De nombreux étudiants se suicident à cause de la pression des cours : il est essentiel d'avoir les meilleures notes possibles pour avoir la chance de travailler dans de bonnes entreprises. Des jeunes hommes se suicident pendant le service militaire - les témoignages d'hommes traumatisés par la disparition d'un de leurs camarades ne manquent pas... La mort plane sur le quotidien des Coréens et les actions gouvernementales restent inexistantes.

À qui la faute ?

Le grand jeu chez les politiques coréens, c'est de trouver un fautif à cette situation. En 2024 un membre du parti du président Yoon (encore au pouvoir à l'époque) accusait les femmes de l'augmentation des suicides masculins dans le pays.Selon le rapport, il serait aujourd'hui plus difficile pour les hommes de trouver un emploi ou une épouse et, par la force des choses, les hommes se suicideraient de stress.

Si ces déclarations nous semblent risibles vu de l'occident, elles sont l'illustration du mal qui touche les sociétés asiatiques (et plus spécifiquement la Corée du Sud) : ce sont des pays ne considèrent toujours pas l'importance de la santé mentale et ce déni commence à peser lourd sur la société : il y aurait un suicide toutes les 40 minutes dans le pays.

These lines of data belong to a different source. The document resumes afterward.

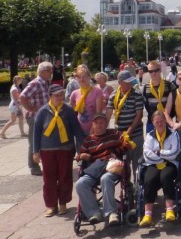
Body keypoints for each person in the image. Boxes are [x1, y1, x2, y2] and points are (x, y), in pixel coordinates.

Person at [33, 84, 84, 217]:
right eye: (56, 95)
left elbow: (77, 130)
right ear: (50, 96)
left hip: (66, 149)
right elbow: (37, 132)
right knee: (48, 178)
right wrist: (35, 151)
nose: (59, 97)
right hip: (47, 150)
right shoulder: (43, 111)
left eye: (61, 95)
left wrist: (82, 148)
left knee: (64, 177)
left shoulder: (68, 110)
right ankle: (51, 205)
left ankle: (63, 203)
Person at [75, 112, 130, 226]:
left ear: (106, 123)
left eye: (102, 122)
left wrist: (116, 152)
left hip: (112, 167)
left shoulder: (114, 134)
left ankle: (111, 213)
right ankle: (94, 213)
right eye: (97, 122)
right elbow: (79, 156)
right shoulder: (88, 140)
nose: (100, 125)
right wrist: (82, 156)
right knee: (80, 183)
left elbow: (127, 145)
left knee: (105, 178)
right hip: (95, 169)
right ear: (93, 124)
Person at [139, 111, 181, 226]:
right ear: (153, 123)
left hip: (170, 164)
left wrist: (158, 152)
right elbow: (147, 155)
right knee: (149, 179)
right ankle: (147, 215)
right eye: (157, 122)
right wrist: (163, 157)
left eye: (162, 121)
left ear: (165, 121)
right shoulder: (149, 136)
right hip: (153, 164)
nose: (160, 123)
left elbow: (174, 153)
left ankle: (170, 211)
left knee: (166, 176)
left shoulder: (174, 134)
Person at [106, 71, 145, 177]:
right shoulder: (113, 95)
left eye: (130, 81)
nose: (130, 84)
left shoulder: (137, 94)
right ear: (119, 82)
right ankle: (126, 184)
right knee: (123, 165)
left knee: (137, 164)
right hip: (120, 136)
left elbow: (139, 115)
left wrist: (128, 133)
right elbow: (108, 115)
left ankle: (137, 184)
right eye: (127, 82)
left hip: (135, 135)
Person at [20, 61, 53, 175]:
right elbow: (22, 96)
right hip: (34, 117)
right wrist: (29, 108)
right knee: (34, 141)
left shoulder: (46, 83)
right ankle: (33, 166)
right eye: (50, 70)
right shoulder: (35, 83)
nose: (51, 72)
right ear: (43, 71)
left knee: (44, 140)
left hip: (45, 117)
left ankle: (44, 163)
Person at [142, 60, 176, 135]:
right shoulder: (145, 88)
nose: (153, 73)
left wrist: (170, 115)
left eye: (156, 70)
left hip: (166, 121)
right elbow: (146, 105)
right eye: (151, 71)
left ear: (160, 70)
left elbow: (175, 103)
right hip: (152, 122)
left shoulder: (170, 86)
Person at [70, 65, 104, 136]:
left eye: (84, 76)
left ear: (89, 77)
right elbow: (72, 111)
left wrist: (92, 130)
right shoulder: (74, 93)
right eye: (79, 77)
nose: (82, 79)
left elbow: (98, 113)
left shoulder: (97, 91)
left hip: (94, 129)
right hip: (79, 129)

À ce jour, aucune politique concrète n'a été mise en place dans le pays pour lutter contre ce fléau. On retrouve heureusement des dispositifs anti-suicide sur les ponts de Séoul et des téléphones d'urgence, mais ces solutions ne traitent pas le problème à la source. Au vu des instabilités politiques du pays - qui n'a toujours pas de gouvernement stable depuis la tentative de coup d'État de Yoon Suk-yeol, la situation n'est pas près de s'arranger.

Quid de l'industrie du divertissement ?

Pour ce qui est de l'industrie du divertissement, il y a heureusement quelques légers changements. En 2023, suite à une enquête du média Dispatch sur la carrière de Lee Seung-gi, le gouvernement a mis en place de nouvelles mesures pour protéger les jeunes recrues de l'industrie (et éviter leur exploitation).

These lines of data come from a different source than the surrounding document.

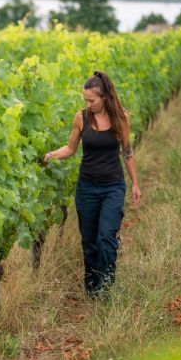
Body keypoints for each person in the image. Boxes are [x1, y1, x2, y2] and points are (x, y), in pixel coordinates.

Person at [43, 70, 141, 297]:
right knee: (89, 241)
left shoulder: (122, 119)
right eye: (85, 99)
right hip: (86, 187)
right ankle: (91, 288)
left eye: (92, 100)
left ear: (104, 97)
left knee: (106, 237)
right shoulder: (81, 118)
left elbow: (127, 151)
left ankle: (106, 285)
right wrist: (51, 155)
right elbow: (70, 148)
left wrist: (135, 183)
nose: (88, 104)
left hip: (113, 186)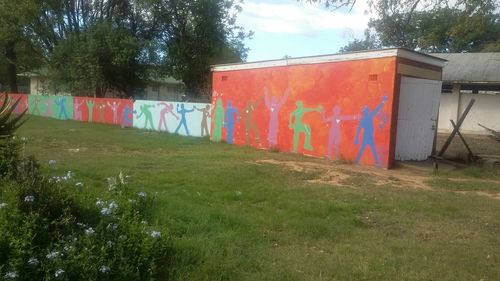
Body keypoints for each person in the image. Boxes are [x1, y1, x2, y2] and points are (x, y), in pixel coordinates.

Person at [354, 96, 388, 166]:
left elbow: (358, 129)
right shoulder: (369, 116)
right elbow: (377, 109)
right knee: (371, 149)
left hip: (367, 137)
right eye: (367, 110)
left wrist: (356, 138)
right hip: (368, 137)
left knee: (366, 149)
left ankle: (357, 161)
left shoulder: (364, 119)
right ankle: (377, 162)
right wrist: (383, 102)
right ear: (366, 111)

Le nombre d'heures de travail a été réduit pour les stars de Kpop mineures (les moins de 12 ans ne peuvent pas travailler plus de 25 heures par semaine). Il y a également une obligation légale d'assurer l'éducation scolaire des vedettes et ils ne doivent théoriquement plus être soumis à des régimes extrêmes. Ça semble peu, mais pour le pays du matin calme, c'est un énorme pas en avant.

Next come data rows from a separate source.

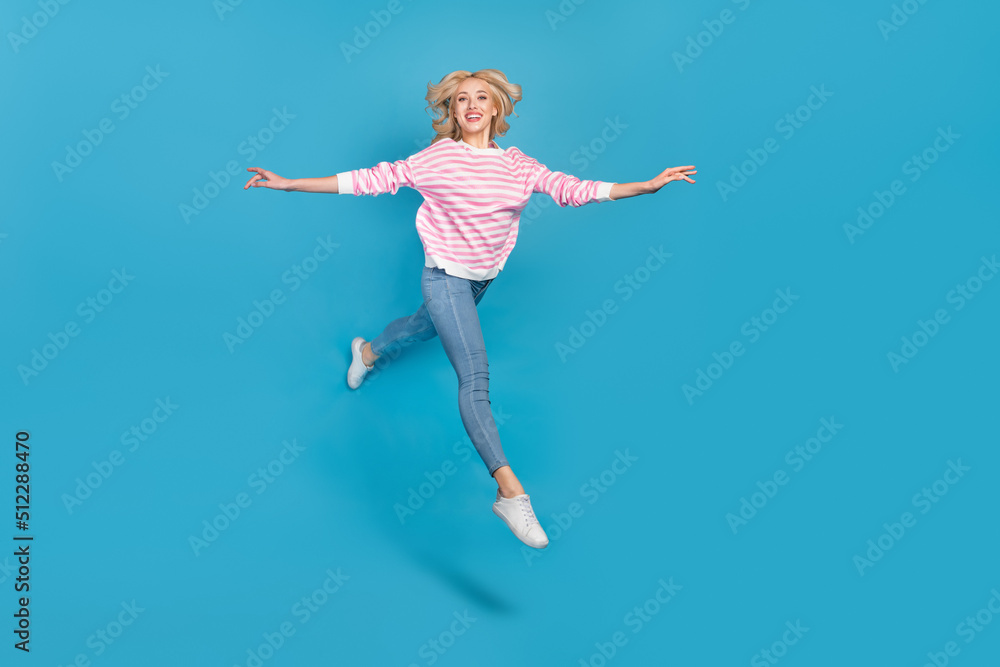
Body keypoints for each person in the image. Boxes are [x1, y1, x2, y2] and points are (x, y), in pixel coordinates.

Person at [243, 68, 695, 549]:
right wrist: (291, 184)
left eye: (482, 97)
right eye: (462, 100)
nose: (472, 105)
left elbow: (572, 189)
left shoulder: (519, 165)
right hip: (443, 276)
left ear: (497, 107)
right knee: (475, 376)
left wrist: (642, 186)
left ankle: (368, 352)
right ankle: (509, 491)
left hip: (481, 280)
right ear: (452, 111)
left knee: (422, 327)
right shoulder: (439, 159)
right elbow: (373, 179)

En définitive, ceux qui parlent le mieux de l'urgence de la situation, ce sont les idols eux-mêmes. BTS, NewJeans, Stray Kids, ITZY... Quelle que soit la génération de chanteurs, ils ont tous évoqué la question de la santé mentale. Et s'il y a bien une catégorie de personnes qui peuvent bien faire changer les choses, ce sont bien les stars.